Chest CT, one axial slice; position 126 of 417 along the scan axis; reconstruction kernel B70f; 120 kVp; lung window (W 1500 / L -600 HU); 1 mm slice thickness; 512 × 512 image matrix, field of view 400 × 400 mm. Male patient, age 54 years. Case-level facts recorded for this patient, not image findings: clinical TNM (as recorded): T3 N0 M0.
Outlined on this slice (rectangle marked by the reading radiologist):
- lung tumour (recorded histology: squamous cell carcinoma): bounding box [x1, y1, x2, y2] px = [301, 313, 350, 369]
---
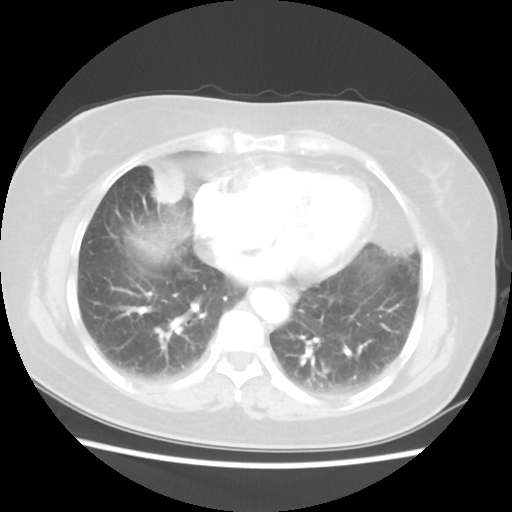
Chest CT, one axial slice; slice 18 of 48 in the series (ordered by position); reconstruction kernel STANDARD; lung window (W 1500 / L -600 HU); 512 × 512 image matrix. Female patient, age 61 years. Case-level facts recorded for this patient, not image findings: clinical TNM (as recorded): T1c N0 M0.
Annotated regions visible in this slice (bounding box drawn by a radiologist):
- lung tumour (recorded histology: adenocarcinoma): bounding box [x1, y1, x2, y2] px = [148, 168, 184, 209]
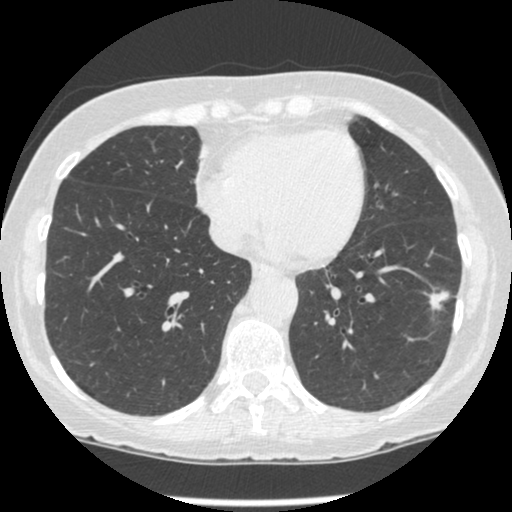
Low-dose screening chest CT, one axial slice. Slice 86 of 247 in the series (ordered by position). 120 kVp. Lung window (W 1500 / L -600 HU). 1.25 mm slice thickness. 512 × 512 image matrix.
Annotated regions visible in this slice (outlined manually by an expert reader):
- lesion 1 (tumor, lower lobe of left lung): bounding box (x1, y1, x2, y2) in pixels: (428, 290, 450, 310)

PROBLEM REQUIREMENTS
Copy out each line of the records that holds the string "bounding".

ANSWER SECTION
- lung tumour (recorded histology: squamous cell carcinoma): bounding box [x1, y1, x2, y2] px = [301, 313, 350, 369]
Annotated regions visible in this slice (bounding box drawn by a radiologist):
- lung tumour (recorded histology: adenocarcinoma): bounding box [x1, y1, x2, y2] px = [148, 168, 184, 209]
- lesion 1 (tumor, lower lobe of left lung): bounding box (x1, y1, x2, y2) in pixels: (428, 290, 450, 310)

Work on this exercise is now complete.